WHAT YOU SHOULD DO
Locate every line in the data below that contains the string "date" and copy each one out. Case matters.

══════════════════════════════

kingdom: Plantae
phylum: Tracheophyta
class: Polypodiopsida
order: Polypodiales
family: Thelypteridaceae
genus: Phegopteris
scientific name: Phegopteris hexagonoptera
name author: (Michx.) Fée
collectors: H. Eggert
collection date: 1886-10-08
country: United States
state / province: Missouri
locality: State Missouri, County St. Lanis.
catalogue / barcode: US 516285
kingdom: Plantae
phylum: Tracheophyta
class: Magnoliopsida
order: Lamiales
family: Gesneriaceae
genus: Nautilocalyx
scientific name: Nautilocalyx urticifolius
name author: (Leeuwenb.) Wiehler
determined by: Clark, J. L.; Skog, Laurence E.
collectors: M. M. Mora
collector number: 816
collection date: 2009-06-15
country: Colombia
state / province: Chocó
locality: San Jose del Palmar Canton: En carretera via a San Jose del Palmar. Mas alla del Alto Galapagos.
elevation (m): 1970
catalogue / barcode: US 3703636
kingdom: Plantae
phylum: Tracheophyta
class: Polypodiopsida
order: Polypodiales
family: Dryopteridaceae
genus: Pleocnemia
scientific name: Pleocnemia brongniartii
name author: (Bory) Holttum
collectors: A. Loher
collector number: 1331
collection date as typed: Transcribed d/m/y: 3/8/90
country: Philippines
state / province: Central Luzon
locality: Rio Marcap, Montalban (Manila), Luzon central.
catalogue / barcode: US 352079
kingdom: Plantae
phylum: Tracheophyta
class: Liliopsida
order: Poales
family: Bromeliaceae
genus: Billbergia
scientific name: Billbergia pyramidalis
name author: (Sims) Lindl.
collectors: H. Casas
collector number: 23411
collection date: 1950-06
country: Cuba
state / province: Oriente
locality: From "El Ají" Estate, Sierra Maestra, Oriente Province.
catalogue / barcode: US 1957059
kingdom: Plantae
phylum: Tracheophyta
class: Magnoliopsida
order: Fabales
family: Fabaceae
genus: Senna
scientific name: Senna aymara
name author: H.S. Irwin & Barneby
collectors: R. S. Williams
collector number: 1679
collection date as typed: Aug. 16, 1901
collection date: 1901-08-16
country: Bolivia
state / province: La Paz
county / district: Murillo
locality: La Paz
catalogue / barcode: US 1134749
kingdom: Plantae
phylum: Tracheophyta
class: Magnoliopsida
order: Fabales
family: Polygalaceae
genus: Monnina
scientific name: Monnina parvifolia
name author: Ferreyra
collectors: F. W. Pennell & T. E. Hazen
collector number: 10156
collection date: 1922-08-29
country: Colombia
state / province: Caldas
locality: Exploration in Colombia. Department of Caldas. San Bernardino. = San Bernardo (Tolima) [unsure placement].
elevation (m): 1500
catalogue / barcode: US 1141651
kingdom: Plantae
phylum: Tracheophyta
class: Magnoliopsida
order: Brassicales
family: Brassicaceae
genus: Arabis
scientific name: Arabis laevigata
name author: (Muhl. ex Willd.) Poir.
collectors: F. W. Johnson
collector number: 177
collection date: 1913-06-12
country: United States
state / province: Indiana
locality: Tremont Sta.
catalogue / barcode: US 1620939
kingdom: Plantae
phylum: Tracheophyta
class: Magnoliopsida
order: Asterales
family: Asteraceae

══════════════════════════════

THE RESULT
collection date: 1886-10-08
collection date: 2009-06-15
collection date as typed: Transcribed d/m/y: 3/8/90
collection date: 1950-06
collection date as typed: Aug. 16, 1901
collection date: 1901-08-16
collection date: 1922-08-29
collection date: 1913-06-12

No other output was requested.